# **Introduction to Dates & Time with pandas**

This jupyter notebook can be found on my GitHub account: https://github.com/mbonnemaison/Learning-Python
### **pandas** is a python library that facilitates data analysis organized in a table.

### Sources:
- Information to install pandas, introduce pandas and the user guide: https://pandas.pydata.org/pandas-docs/stable/getting_started/index.html
- Python for Data Analysis by Wes McKinney (2nd edition used here) - Chapter 5 (Introduction), Chapter 11 (Time Series)
- Video on Data Analysis (go to comments to go to part you're interested in): https://www.youtube.com/watch?v=r-uOLxNrNk8&list=RDCMUC8butISFwT-Wl7EV0hUK0BQ&index=3

## Introduction to Time & Dates
Some of the elementary data structures for working with date & time data are:

- **Timestamps** : specific instants in time
- **Timedeltas**: Intervals of time indicated by a start and end timestamp.

### **Timestamp**
Python provides the date and time functionality in the **datetime** module that contains three popular classes:

- **Date class**: to work with dates (day, month, year)
- **Time class**: to work with times (hours, minutes, seconds, microseconds)
- **Datetime class**: to work with components of both date and time

***Timestamp*** is pandas equivalent of python’s datetime.datetime object and is interchangeable with it in most cases. It’s the type used for the entries that make up a DatetimeIndex, and other timeseries oriented data structures in pandas.

### **What time is it now?**

In [1]:
import pandas as pd

In [2]:
now = pd.to_datetime('now')

In [3]:
now

Timestamp('2021-04-04 21:12:53.164645')

In [4]:
now_utc = now.tz_localize('US/Eastern')

In [5]:
now_utc

Timestamp('2021-04-04 21:12:53.164645-0400', tz='US/Eastern')

In [7]:
now_est = now_utc.tz_convert('US/Pacific')

In [8]:
now_est

Timestamp('2021-04-04 18:12:53.164645-0700', tz='US/Pacific')

### **Convert strings to Datetimes**
Strings can be converted to dates using **pd.to_datetime**.

Note: Information on format can be found here: https://docs.python.org/3/library/datetime.html#strftime-and-strptime-behavior)

In [None]:
pd.to_datetime('2021-02-19 22:45:56')

In [None]:
pd.to_datetime('2021-02-19 22:45:56', format = '%Y-%m-%d')

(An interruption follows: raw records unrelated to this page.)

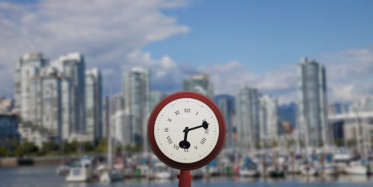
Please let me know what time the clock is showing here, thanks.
6:12
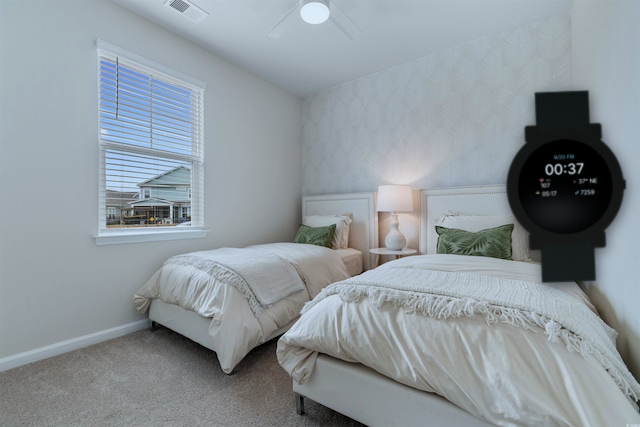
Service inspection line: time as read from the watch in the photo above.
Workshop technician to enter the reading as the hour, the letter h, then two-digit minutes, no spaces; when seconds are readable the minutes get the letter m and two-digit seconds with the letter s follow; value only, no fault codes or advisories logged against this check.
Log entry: 0h37
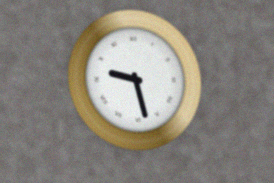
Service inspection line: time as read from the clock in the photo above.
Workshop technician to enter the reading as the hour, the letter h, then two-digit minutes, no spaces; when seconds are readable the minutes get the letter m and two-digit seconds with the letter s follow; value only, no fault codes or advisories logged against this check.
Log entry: 9h28
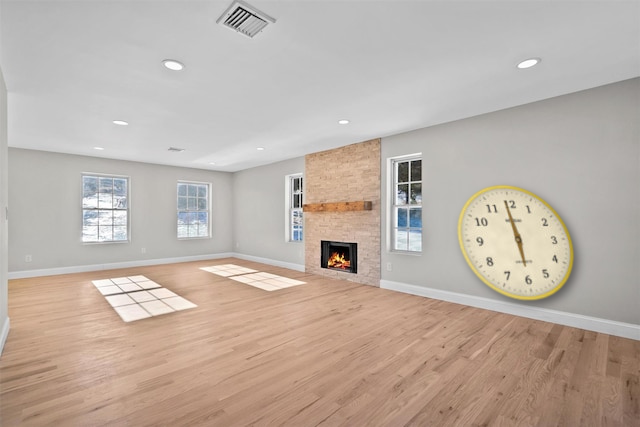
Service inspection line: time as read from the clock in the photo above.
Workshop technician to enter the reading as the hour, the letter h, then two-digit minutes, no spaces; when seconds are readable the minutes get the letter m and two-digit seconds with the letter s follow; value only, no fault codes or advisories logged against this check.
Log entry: 5h59
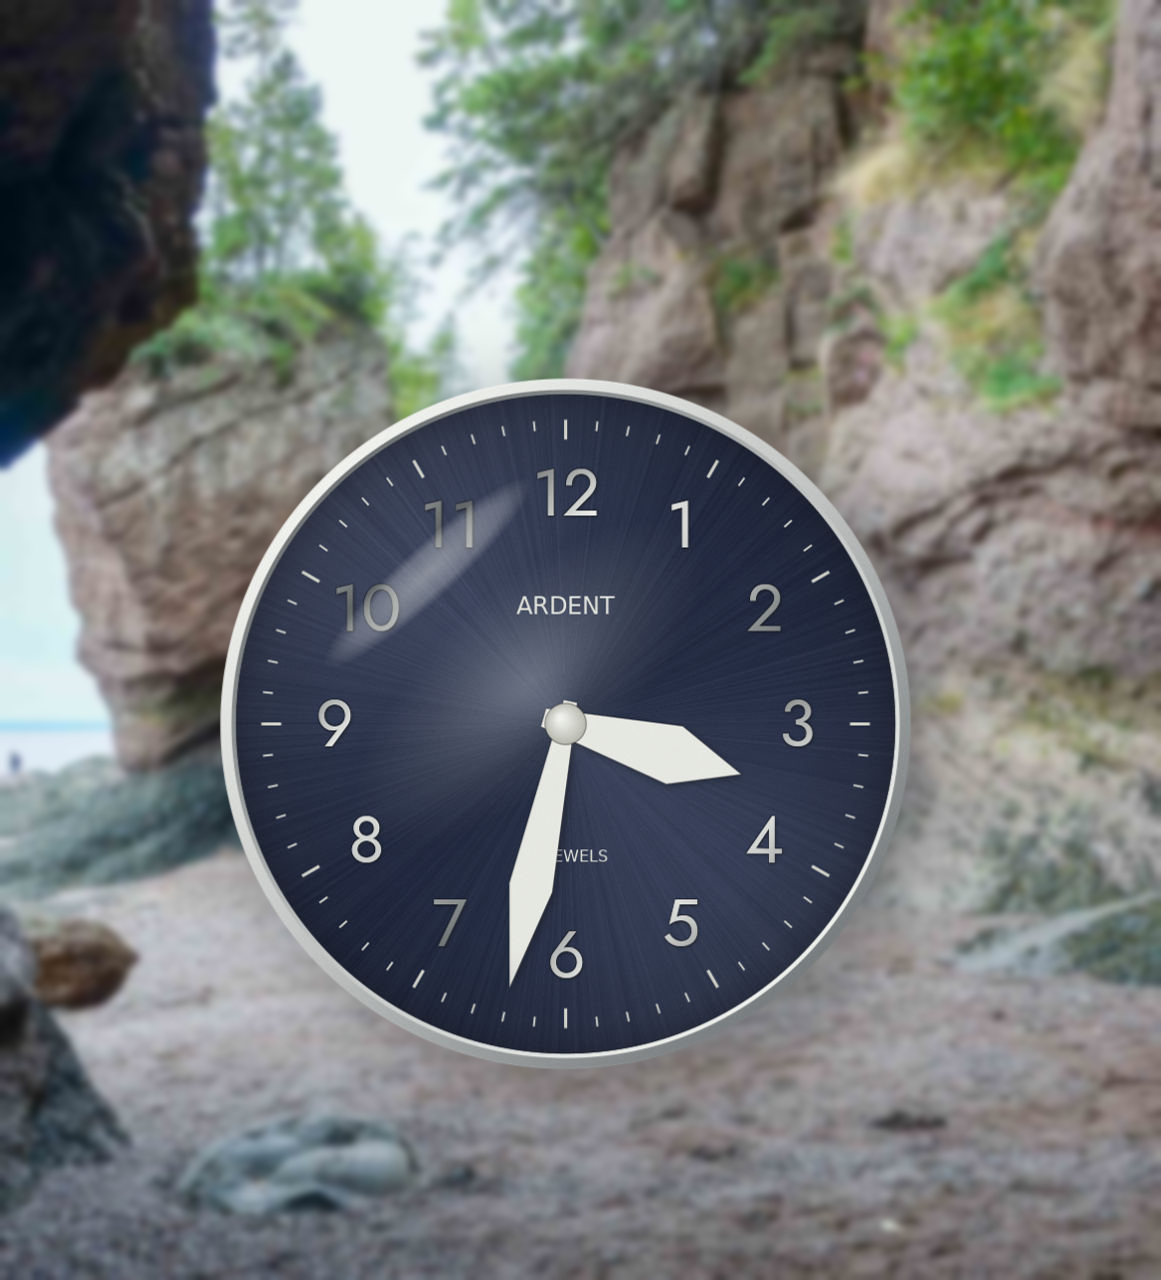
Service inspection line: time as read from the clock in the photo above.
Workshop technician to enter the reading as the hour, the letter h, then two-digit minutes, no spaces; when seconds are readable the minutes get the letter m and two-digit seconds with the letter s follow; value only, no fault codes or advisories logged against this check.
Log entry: 3h32
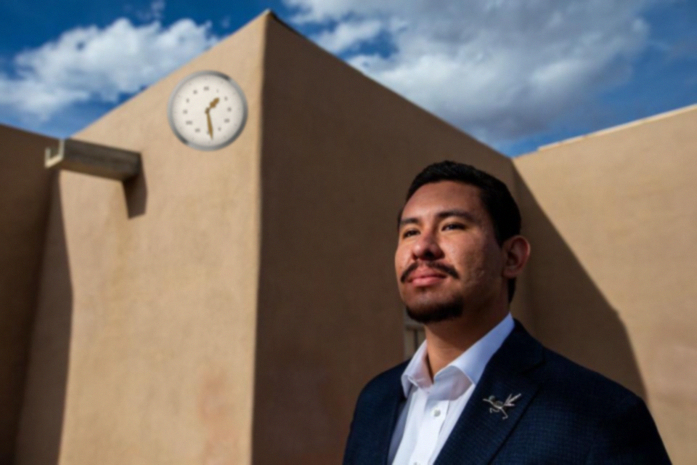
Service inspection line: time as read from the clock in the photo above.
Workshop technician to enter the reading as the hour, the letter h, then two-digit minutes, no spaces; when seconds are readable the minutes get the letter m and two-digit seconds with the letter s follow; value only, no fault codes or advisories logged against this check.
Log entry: 1h29
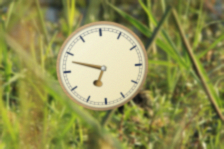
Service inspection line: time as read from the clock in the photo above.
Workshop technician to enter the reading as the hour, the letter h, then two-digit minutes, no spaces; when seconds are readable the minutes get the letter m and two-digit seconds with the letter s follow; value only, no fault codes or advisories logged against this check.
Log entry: 6h48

### **Convert a list of dates from string to datetime or Timestamp**

In [None]:
date_list_str = ['2021-03-14', '2020-12-25', '2025-02-19']

In [None]:
pd.to_datetime(date_list_str)

### **Dealing with missing values**

In [None]:
date_list_str2 = ['2021-03-14', '2020-12-25', '2025-02-19', '2021-04-14', None]

In [None]:
pd.to_datetime(date_list_str2)

**NaT** means Not a Time

### **Reading data from a csv file using pandas**
More information on data here: https://github.com/mbonnemaison/adelego

In [None]:
data = pd.read_csv("data3months.csv", sep = '\t')

In [None]:
data

In [None]:
data.info()

In [None]:
data['Date']

In [None]:
pd.Series([1,2,3,4,5])

### **Convert "Date" from string to timestamp**

In [None]:
data3["Date"] = pd.to_datetime(data3["Date"])

In [None]:
data3["Date"][0]

***Missing values in DataFrame...***

In [None]:
data4 = pd.read_csv("data3months-Copy1.csv", sep = '\t')

In [None]:
data4.head(10)

In [None]:
data4.info()

In [None]:
data4["Date"] = pd.to_datetime(data4["Date"])

In [None]:
data.info()

In [None]:
data4["Date"][33]

### **Data manipulations with Timestamps in pandas**
**Select rows**

In [None]:
data.iloc[1:3]

In [None]:
data.loc[(data['Date'] > '2021-02-01') & (data['Date'] < '2021-02-02') & (data['Type'] == 'HUMIDITY')]

**Sort values**

In [None]:
data.sort_values(by = ["Date"], ascending=True)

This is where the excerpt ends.